- Official poster
- Also known as: Top Quality Petty Official 極品芝麻品 The Beauty of Bureaucracy 官場浮世繪
- 宦海奇官
- Genre: Period drama, Historical fiction, Comedy
- Created by: Hong Kong Television Broadcasts Limited
- Written by: Tsui Tat-choh, Wong Yeh-lik, Yu Chau-tung, Ho Sai-kit, Ng Pui-yee, Mak Bing-wah
- Starring: Kenneth Ma Tavia Yeung Joel Chan Benjamin Yuen Lau Dan Yoyo Chen Cilla Kung Ram Chiang Susan Tse Henry Lee
- Theme music composer: Alan Cheung
- Opening theme: Gossip (是非) by Ronald Law & Grace Wong
- Country of origin: Hong Kong
- Original language: Cantonese
- No. of episodes: 21

Production
- Executive producer: Catherine Tsang
- Producer: Lee Tim-sing
- Production location: Hong Kong
- Editors: Tsui Tat-choh, Siu Long
- Camera setup: Multi camera
- Running time: 45 minutes
- Production company: TVB

Original release
- Network: TVB Jade, HD Jade
- Release: 29 December 2014 – 24 January 2015

= Noblesse Oblige (TV series) =

Hong Kong television series

Noblesse Oblige (宦海奇官 (waan6 hoi2 kei4 gun1); literally "The Realm of Unusual Officials") is a 2014 till 2015 Hong Kong period drama set during the later years of Kangxi Emperor's Qing dynasty rule. Produced by Lee Tim-sing, it stars Kenneth Ma, Tavia Yeung as the main leads, with Joel Chan, Benjamin Yuen, Ram Chiang and Cilla Kung as the major supporting cast. The drama was filmed from January till April 2014. First original broadcast began on Hong Kong's Jade and HD Jade channels December 29, 2014 till January 24, 2015 every Monday through Friday during its 8:30-9:30 pm timeslot with a total of 21 episodes, the last two episodes were aired on the same night as a two-hour finale.

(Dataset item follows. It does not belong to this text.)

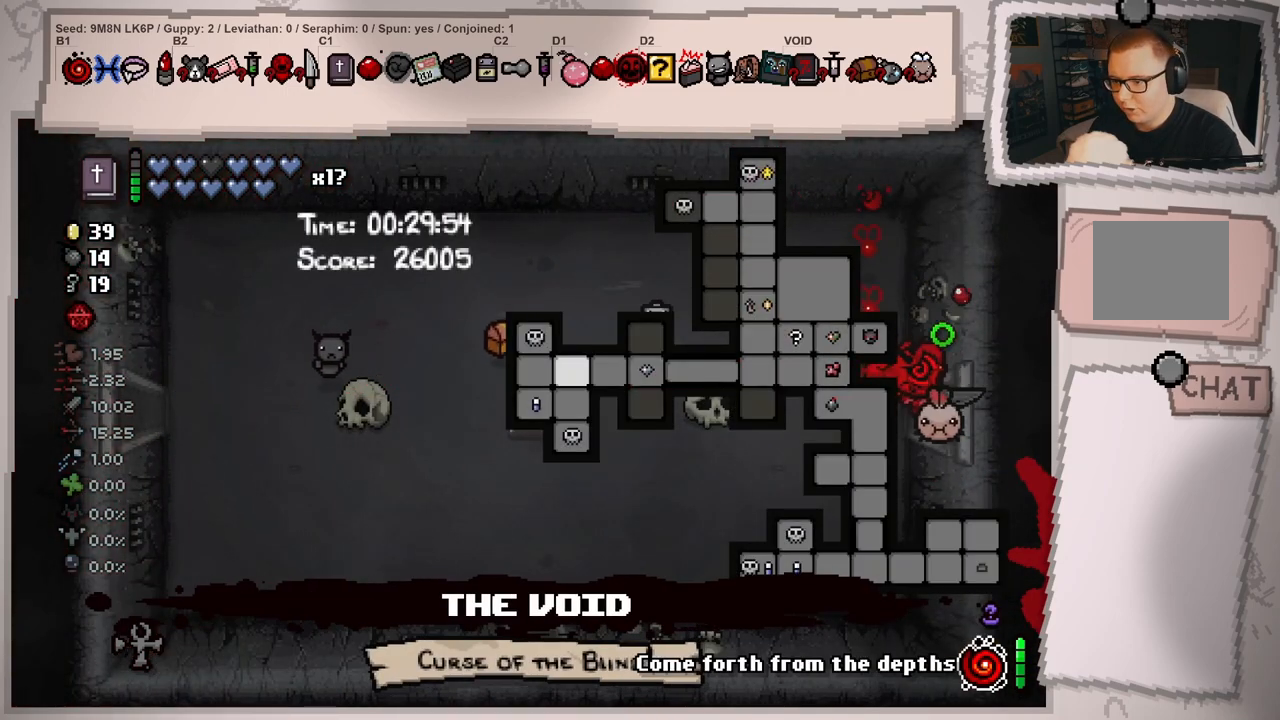
{"buttons": ["L1"], "left_stick": "right", "right_stick": "right", "events": [[67, "left_stick", "right"], [183, "left_stick", "center"], [367, "left_stick", "right"]]}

This is Kenneth Ma and Tavia Yeung's fifth collaboration. The two previously starred together in The Mysteries of Love, The Hippocratic Crush l & ll and Three Kingdoms RPG.

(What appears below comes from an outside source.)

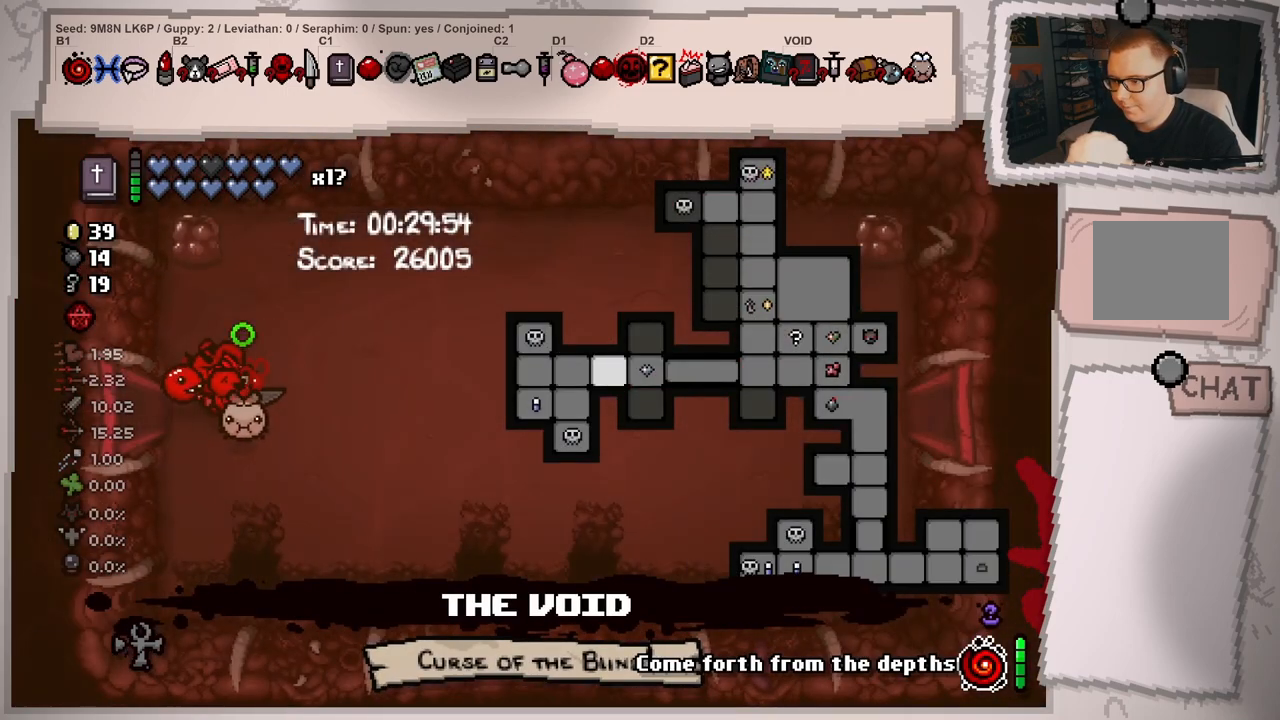
{"buttons": ["L1"], "left_stick": "right", "right_stick": "right", "events": []}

This is also Joel Chan's first drama since previously quitting acting to concentrate on his personal life.

==Synopsis==
"Noblesse Oblige" is a French term meaning those who are privileged are obligated to help those that are less fortunate.

To Chun-fung (Kenneth Ma) is the illegitimate son of an affluent banking family during the Qing dynasty, but due to his birth title and his step-mothers he doesn't have much ambitions in life. Wanting to help the poor people in his county he decides to borrow money from his father and open a unique kind of bank. Instead of currency, his bank lends tools to people so that they can be employed. When nuns to-be Wai Lam (Tavia Yeung) and Wai Yu (Cilla Kung) borrows from Chun-fung's bank to renovate their monastery and is unable to pay him back they are forced to be his personal servants and body guards.

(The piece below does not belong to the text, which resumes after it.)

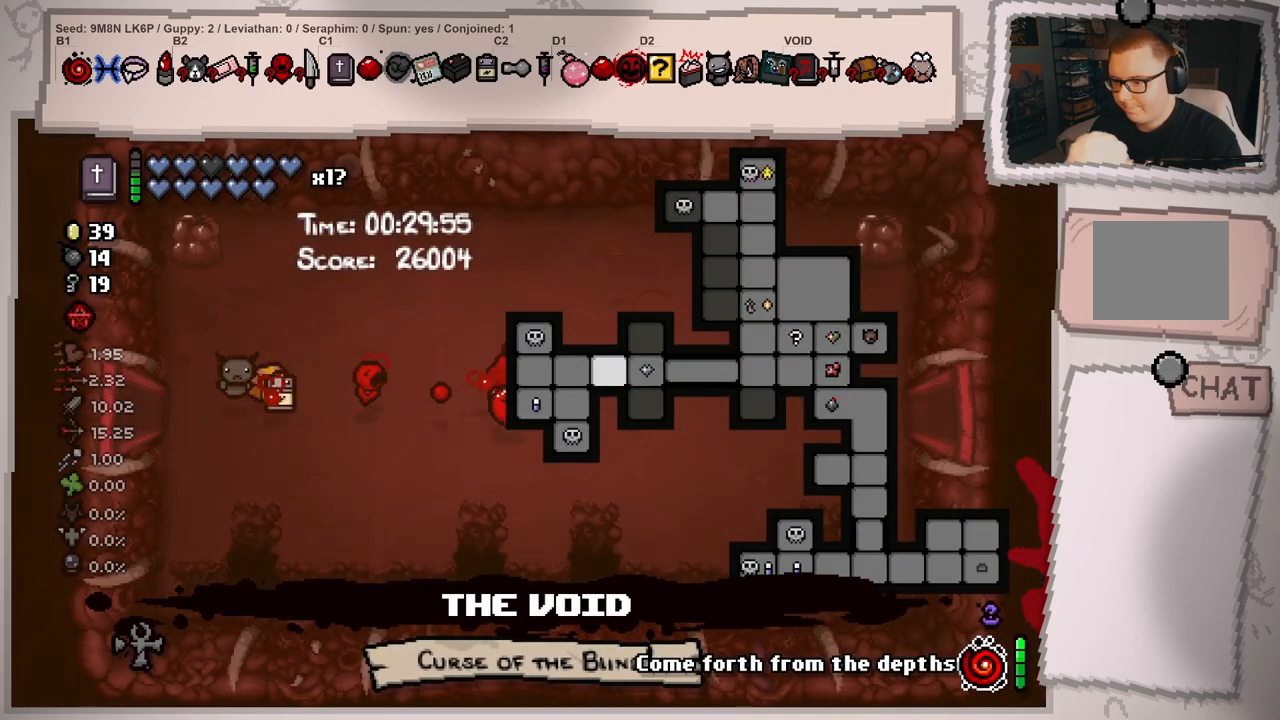
{"buttons": ["L1"], "left_stick": "right", "right_stick": "right", "events": []}
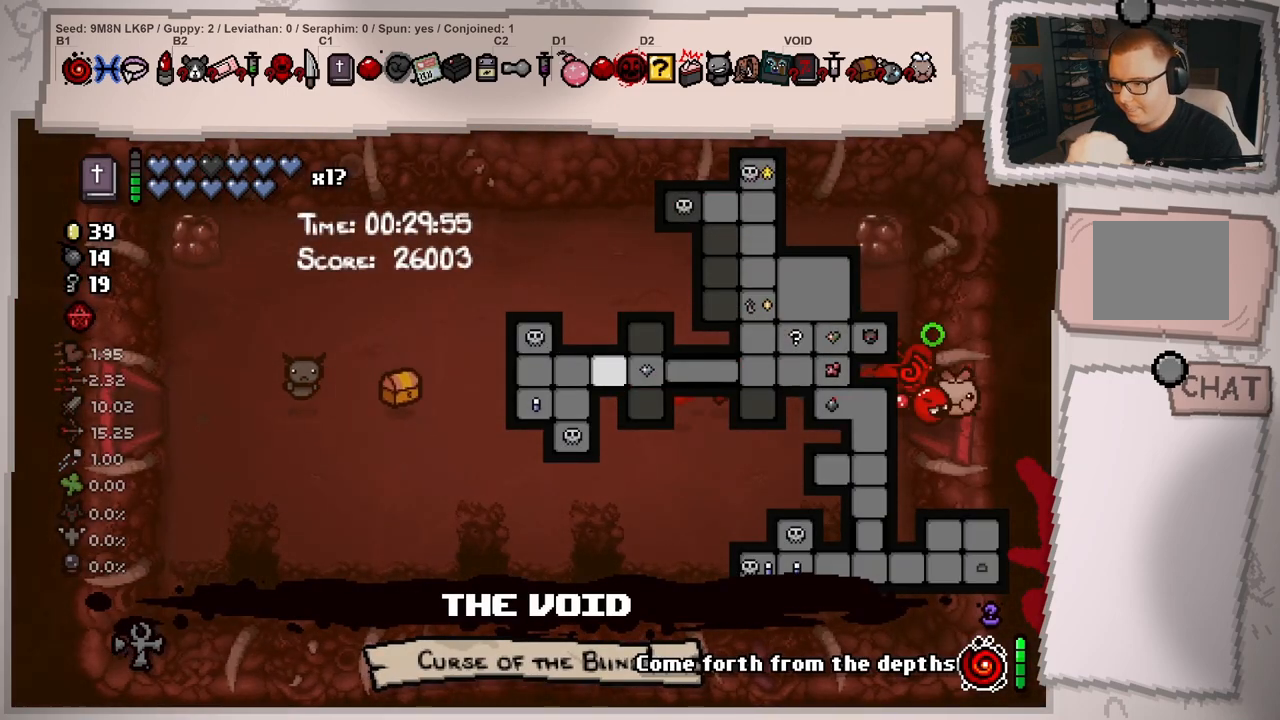
{"buttons": [], "left_stick": "center", "right_stick": "right", "events": [[150, "left_stick", "center"], [317, "L1", "up"]]}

Prince Yu (Ram Chiang) takes notice of Chun-fung's clever idea and pushes him to be a government magistrate. Wanting to eradicate corrupted officials and with the help of Prince Yu, his older half-brother To Chun-ming (Joel Chan), who is the imperial governor of their province, and help of his best-friend Fong Gwai-cheung (Benjamin Yuen), Chun-fung becomes a magistrate. With Lam and Yu's protection against those who want to retaliate Chun-fung's cleansing of corruption he is able to take down many corrupted government officials but he is faced with having to choose doing right or family when one of the corrupted officials is Chun-ming.

==Cast==
===Main cast===
- Kenneth Ma as To Chun-fung 杜振鋒
- Tavia Yeung as Wai Lam 惠琳
- Joel Chan as To Chun-ming 杜振銘
- Benjamin Yuen as Fong Gwai-cheung 方貴祥
- Ram Chiang as Prince Yu 裕親王
- Cilla Kung as Wai Yu 惠瑜

===To family===
- Lau Dan as To Chor-lam 杜楚南
- Susan Tse as Tong Yun-ching 唐婉貞
- Celine Ma as Ho Sau-yee 何秀儀
- Lily Poon as Chiu Siu-yin 趙小燕
- Janey Yan as Chui Suk-chau 崔素秋
- Dolby Kwan as To Chun-kwan 杜振鈞
- Leo Tsang as Ma Sing 馬誠
- Jenny Wong as head maid Lau 劉大媽
- Feifei Chu as Heung Miu 香梅
- Ice Chow as Heung Lan 香蘭
- Melody Ng as Law Siu-ying 羅小螢

===Imperial Qing Dynasty court===
- Gary Chan as Kangxi Emperor 康熙帝
- Li Shing-cheong as Wing Bak-hin 榮伯軒
- Eric Li as Sek Si-suen 石之信
- Eddie Law as Suk Tat 索達
- Chan Wing-chun as Official Chu 朱公旦
- Joseph Yeung as Gwan Gin-yan 關建仁
- Ricky Lee as Yu Ding-fan 余定帆

===Extended cast===
- Yoyo Chen as Bak Hau-ling 白巧靈
- Yu Chi-ming as Koo Jun-on 顧仲安
- Vincent Cheung as Wu Jo-gwong 胡祖光
- Sunny Tai as On Tai-hoi 安大海
- Sam Tsang as Man Sai-coeng 萬世昌
- Rainbow Ching as Mrs. Ci-yan 慈恩師太
- Akai Lee as Nap Lan Yi-tai 納蘭爾泰
- Wendy Hon as Man Fung-ying 文鳳英
- Wong Wai-tong as Kwok Yung 郭勇
- Joe Junior as Fan Sai-si 范西斯
- Shally Tsang as Wai Yuk 惠珏
- Andy Sui as Ng Ching-hung 吳正鴻
- Wang Wai-tak as Lam Jin-leung 林展良
- Chan Min-leung as Tin Yi-nau 田二牛
- Helen Ng as Mok San-leung 莫三娘
- Eddie Li as Luk San 陸山
- Mok Wai-man as Fung Hok-tak馮鶴德
- Louis Szeto as Suen Ho-yin 孫浩然
- Kedar Wong as Ching Hau-lai 程孝禮
- Chan Dik-hak as real Miu Fat 妙法真人
- Albert Law as Cho Koon-nam 曹冠南
- Ngai Wai-man as Sung Chi-yuen 宋致遠
- So Lai-ming as Sung Chi-yuen's wife 宋致遠之妻
- Ho Chun-hin as Koo Ceok-tin 古卓天
- Rocky Cheng as killer 殺手

==Development==
- The title during early developments of the drama was "Top Quality Petty Official 極品芝麻品", because producer Lee Tim-sing thought the title sounded too simple it was changed to "The Beauty of Bureaucracy 官場浮世繪" during start of production. During post-production of the drama the title was once again changed to the confirmed title "Noblesse Oblige 宦海奇官'.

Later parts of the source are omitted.